Aussi choquante et insensée puisse être cette affirmation, paradoxalement, j'ai beaucoup de respect pour celle qui en fait son opinion... même si elle ment consciemment. Madame Asselin se bat pour « ses femmes », elle est prête à dire des énormités, des stupidités, elle est prête à sacrifier des hommes pour défendre la cause de ses membres. Maudit que j'ai hâte que nous devenions capables d'être solidaires comme Michèle Asselin. Solidaires jusqu'à l'insensé. Solidaires jusqu'à la déclaration de guerre contre les femmes... en tant que groupe. Reprenons l'affirmation de Michèle Asselin en y accordant une partie de vérité : oui chère madame nous n'avons pas encore suffisamment démontré jusqu'à quel point les hommes – en tant que groupe – sont écœurés, fatigués... rassemblés. Mais ça ne veut pas dire que nous ne vivons pas de problèmes pour autant. Merci chère madame d'avoir fait avancer ma réflexion et de m'avoir fait fouiller plus profondément dans mon groupe.

« ... les hommes ne vivent pas de problèmes en tant que groupe... »

Je réalise aujourd'hui l'importance de gars comme Yves Pageau de www.garscontent.com et de Gilbert Claes de l'Après-Rupture qui sont représentatifs de beaucoup d'hommes et surtout... qui confirment que nous vivons des problèmes en tant que groupe. Si nous rassemblons les visiteurs de Garscontent.com, de l'Après-Rupture.com et de Entregars.com [3] ... ça fait plusieurs centaines de milliers d'hommes québécois qui affirment vivre des problèmes en tant que groupe. Nous sommes la preuve que Madame Asselin ment pour protéger ses membres. Claes et Pageau ont aussi compris depuis longtemps que la guerre est ouverte, ils ont compris depuis bien plus longtemps que moi. Messieurs, milles excuses, mais ça aura pris une déclaration d'une féministe pour m'ouvrir vraiment les yeux. Continuez votre travail les gars, moi je n'oserai plus jamais vous empêcher de sacrifier la réputation de certaines femmes au profit de l'avancement de la condition masculine. Je vous annonce même que vous avez mon appui... et l'appui de milliers de québécois. Les femmes sont en guerre... faudra bien combattre. Pas le choix. Quand l'ennemie tire, reste juste à répliquer ou à crever. Le deuxième choix à tendance à me faire peur. J'ai la certitude que les femmes sont mes égales et si j'ai à combattre, elles seront considérées à ce titre... une guerre est une guerre. Voilà pourquoi Claes et Pageau sont durs, justement parce qu'ils savent que les femmes sont leurs égales... pourquoi faudrait-il les traiter comme des p'tites pitounes fragiles?

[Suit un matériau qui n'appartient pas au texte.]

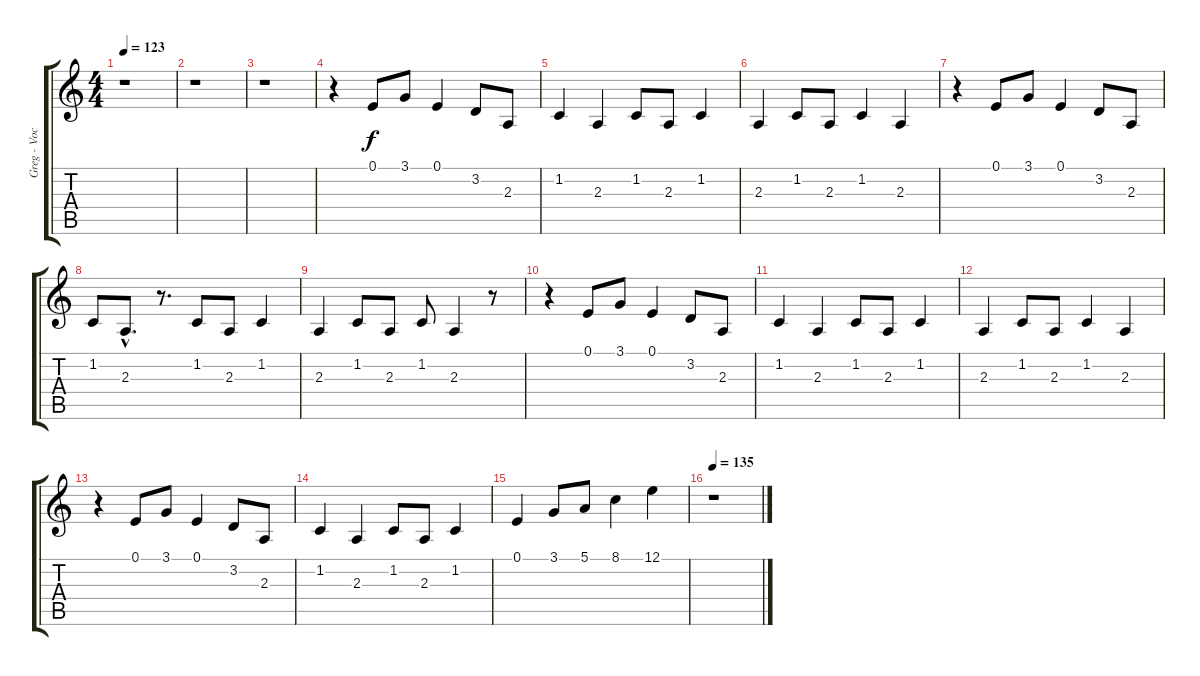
\track ("Greg - Vocal" "Greg - Voc") {instrument altosax}
\staff {score tabs}
\tuning (E4 B3 G3 D3 A2 E2) {hide}
\ts (4 4)
\tempo 123
\clef g2
\ks c
r.1{dy f} |
r.1 |
r.1 |
r.4 0.1.8 3.1.8 0.1.4 3.2.8 2.3.8 |
1.2.4 2.3.4 1.2.8 2.3.8 1.2.4 |
2.3.4 1.2.8 2.3.8 1.2.4 2.3.4 |
r.4 0.1.8 3.1.8 0.1.4 3.2.8 2.3.8 |
1.2.8 2.3{hac}.8{d} r.8{d} 1.2.8 2.3.8 1.2.4 |
2.3.4 1.2.8 2.3.8 1.2.8 2.3.4 r.8 |
r.4 0.1.8 3.1.8 0.1.4 3.2.8 2.3.8 |
1.2.4 2.3.4 1.2.8 2.3.8 1.2.4 |
2.3.4 1.2.8 2.3.8 1.2.4 2.3.4 |
r.4 0.1.8 3.1.8 0.1.4 3.2.8 2.3.8 |
1.2.4 2.3.4 1.2.8 2.3.8 1.2.4 |
0.1.4 3.1.8 5.1.8 8.1.4 12.1.4 |
\tempo 135
r.1
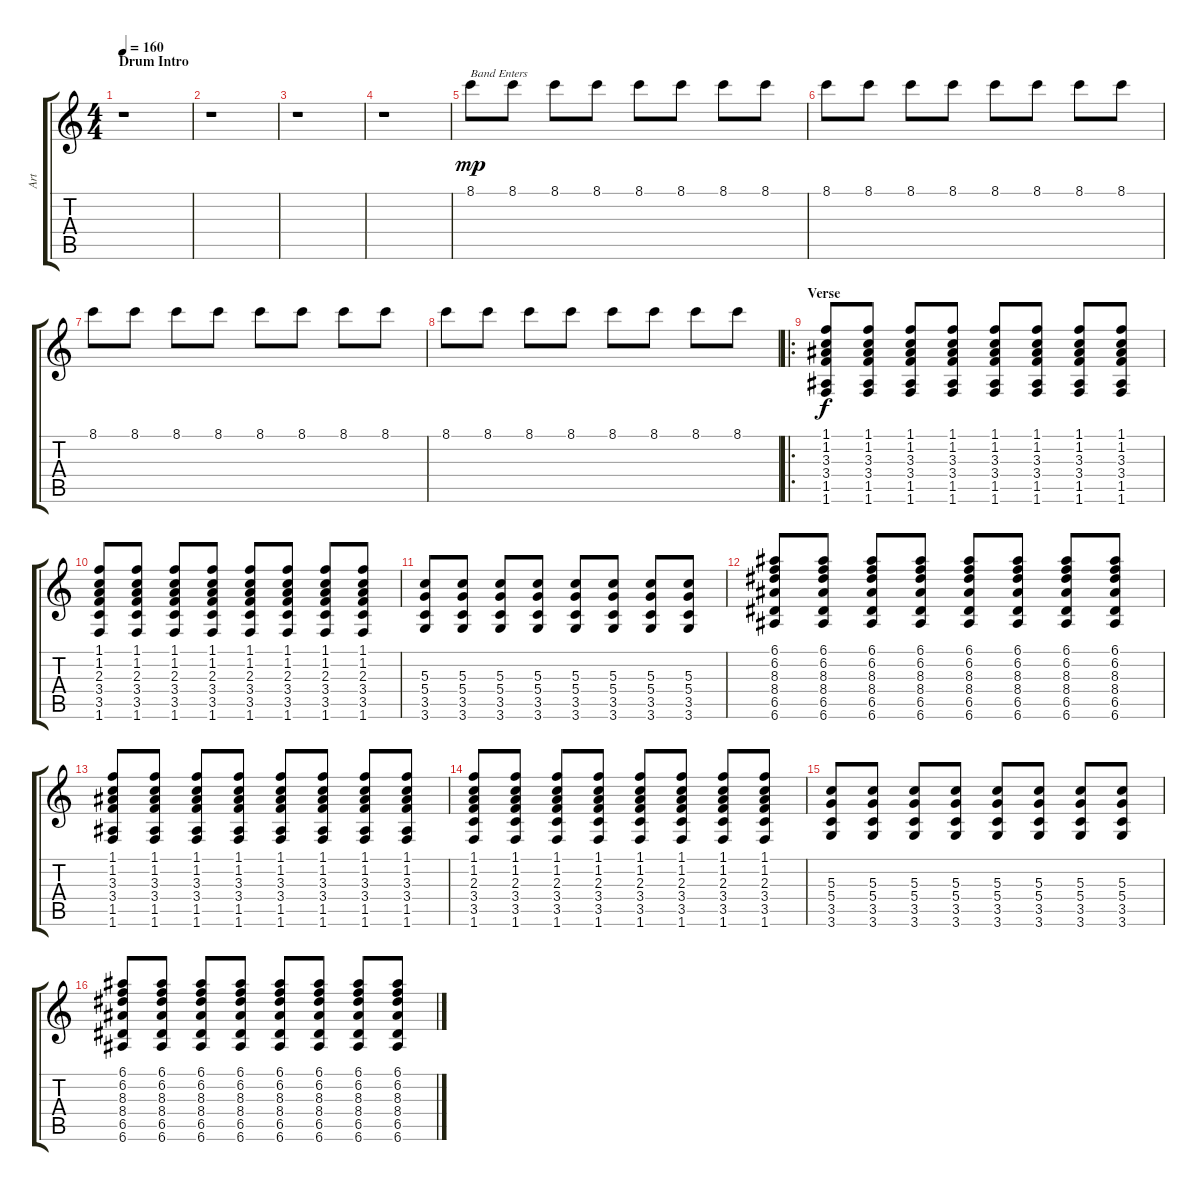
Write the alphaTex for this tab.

\track ("Art" "Art") {instrument overdrivenguitar}
\staff {score tabs}
\tuning (E4 B3 G3 D3 A2 E2) {hide}
\ts (4 4)
\section ("" "Drum Intro")
\tempo 160
\clef g2
\ks c
r.1{dy mp instrument overdrivenguitar} |
r.1 |
r.1 |
r.1 |
8.1.8{txt "Band Enters"} 8.1.8 8.1.8 8.1.8 8.1.8 8.1.8 8.1.8 8.1.8 |
8.1.8 8.1.8 8.1.8 8.1.8 8.1.8 8.1.8 8.1.8 8.1.8 |
8.1.8 8.1.8 8.1.8 8.1.8 8.1.8 8.1.8 8.1.8 8.1.8 |
8.1.8 8.1.8 8.1.8 8.1.8 8.1.8 8.1.8 8.1.8 8.1.8 |
\ro
\section ("" "Verse")
(1.1 1.2 3.3 3.4 1.5 1.6).8{dy f volume 10 instrument overdrivenguitar} (1.1 1.2 3.3 3.4 1.5 1.6).8 (1.1 1.2 3.3 3.4 1.5 1.6).8 (1.1 1.2 3.3 3.4 1.5 1.6).8 (1.1 1.2 3.3 3.4 1.5 1.6).8 (1.1 1.2 3.3 3.4 1.5 1.6).8 (1.1 1.2 3.3 3.4 1.5 1.6).8 (1.1 1.2 3.3 3.4 1.5 1.6).8 |
(1.1 1.2 2.3 3.4 3.5 1.6).8 (1.1 1.2 2.3 3.4 3.5 1.6).8 (1.1 1.2 2.3 3.4 3.5 1.6).8 (1.1 1.2 2.3 3.4 3.5 1.6).8 (1.1 1.2 2.3 3.4 3.5 1.6).8 (1.1 1.2 2.3 3.4 3.5 1.6).8 (1.1 1.2 2.3 3.4 3.5 1.6).8 (1.1 1.2 2.3 3.4 3.5 1.6).8 |
(5.3 5.4 3.5 3.6).8 (5.3 5.4 3.5 3.6).8 (5.3 5.4 3.5 3.6).8 (5.3 5.4 3.5 3.6).8 (5.3 5.4 3.5 3.6).8 (5.3 5.4 3.5 3.6).8 (5.3 5.4 3.5 3.6).8 (5.3 5.4 3.5 3.6).8 |
(6.1 6.2 8.3 8.4 6.5 6.6).8 (6.1 6.2 8.3 8.4 6.5 6.6).8 (6.1 6.2 8.3 8.4 6.5 6.6).8 (6.1 6.2 8.3 8.4 6.5 6.6).8 (6.1 6.2 8.3 8.4 6.5 6.6).8 (6.1 6.2 8.3 8.4 6.5 6.6).8 (6.1 6.2 8.3 8.4 6.5 6.6).8 (6.1 6.2 8.3 8.4 6.5 6.6).8 |
(1.1 1.2 3.3 3.4 1.5 1.6).8 (1.1 1.2 3.3 3.4 1.5 1.6).8 (1.1 1.2 3.3 3.4 1.5 1.6).8 (1.1 1.2 3.3 3.4 1.5 1.6).8 (1.1 1.2 3.3 3.4 1.5 1.6).8 (1.1 1.2 3.3 3.4 1.5 1.6).8 (1.1 1.2 3.3 3.4 1.5 1.6).8 (1.1 1.2 3.3 3.4 1.5 1.6).8 |
(1.1 1.2 2.3 3.4 3.5 1.6).8 (1.1 1.2 2.3 3.4 3.5 1.6).8 (1.1 1.2 2.3 3.4 3.5 1.6).8 (1.1 1.2 2.3 3.4 3.5 1.6).8 (1.1 1.2 2.3 3.4 3.5 1.6).8 (1.1 1.2 2.3 3.4 3.5 1.6).8 (1.1 1.2 2.3 3.4 3.5 1.6).8 (1.1 1.2 2.3 3.4 3.5 1.6).8 |
(5.3 5.4 3.5 3.6).8 (5.3 5.4 3.5 3.6).8 (5.3 5.4 3.5 3.6).8 (5.3 5.4 3.5 3.6).8 (5.3 5.4 3.5 3.6).8 (5.3 5.4 3.5 3.6).8 (5.3 5.4 3.5 3.6).8 (5.3 5.4 3.5 3.6).8 |
(6.1 6.2 8.3 8.4 6.5 6.6).8 (6.1 6.2 8.3 8.4 6.5 6.6).8 (6.1 6.2 8.3 8.4 6.5 6.6).8 (6.1 6.2 8.3 8.4 6.5 6.6).8 (6.1 6.2 8.3 8.4 6.5 6.6).8 (6.1 6.2 8.3 8.4 6.5 6.6).8 (6.1 6.2 8.3 8.4 6.5 6.6).8 (6.1 6.2 8.3 8.4 6.5 6.6).8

« ... les hommes ne vivent pas de problèmes en tant que groupe... »

Je m'identifie aux autres hommes qui subissent des injustices et des problèmes. Madame Asselin aurait pu se limiter à questionner les hommes, mais elle est en guerre. Madame Asselin, je suis un homme, entouré d'hommes, je travaille quotidiennement avec des hommes et j'ai côtoyé plus de 200 hommes depuis trois ans. Nous vivons des problèmes en tant que groupe, le nier publiquement fait de vous une « politicienne » bien peu subtile mais tout à fait prévisible. J'apprécie cependant votre transparence. Madame Asselin, vous avez de géantes couilles pour oser faire une telle affirmation. Ou bedon vous savez que vous êtes magnifiquement armée pour continuer d'être en guerre ou vous prenez les hommes pour des pee-wee qui ne sauront pas se défendre. Moi je pense que les hommes enseigneront aux femmes comment combattre différemment.

« ... les hommes ne vivent pas de problèmes en tant que groupe... »

De grâce, messieurs les Dallaire et Corneau de ce monde, admettez donc que les femmes sont nos ennemies en matière d'amélioration de la condition masculine. Au mieux, elles sont des freins. Dans le plus idéal des idéaux... elles sont d'excellentes spectatrices. J'utiliserai une formulation digne de madame Asselin. Les femmes peuvent être nos alliées à titre individuel, mais en tant que groupe, vous venez de nous confirmer que vous êtes nos ennemies. Individuellement, je coucherai avec mon ennemie parce que dans mon lit, elle ne l'est plus. Individuellement, j'éduquerai ma fille avec mon ennemie parce que dans son rôle de mère, ma blonde n'est pas une menace. Mais lorsque ma blonde, ma sœur, ma cousine, ma voisine voudront me parler de leur vision de femme de ma condition masculine... elles verront que je suis en guerre contre son groupe. Ma blonde verra que si jamais nous nous séparons et qu'elle veut me faire la vie dure... elle aura devant elle un combattant féroce. Elle verra que le groupe d'hommes que je suis devenu a comme mission d'aller chercher de l'argent pour ses boys, peu importe que les femmes battues ou monoparentales perdent des ressources. Maintenant, je dois penser juste pour mes boys, copier les femmes qui ne pensent qu'à elles. Ça marche pour madame, pourquoi ne pas reproduire la stratégie pour monsieur. Je comprends mieux mon rôle, je serai égoïste. La représentante des femmes québécoises m'a montré le chemin en déclarant la guerre à ceux qui souffrent et qu'elle sacrifie pour les siennes. Mesdames, sacrez-moi patience avec vos femmes battues et vos mères monoparentales, j'ai du travail à faire dans ma cour. Désolé pour vous mesdames, mais la ligne sera occupée à partir de maintenant.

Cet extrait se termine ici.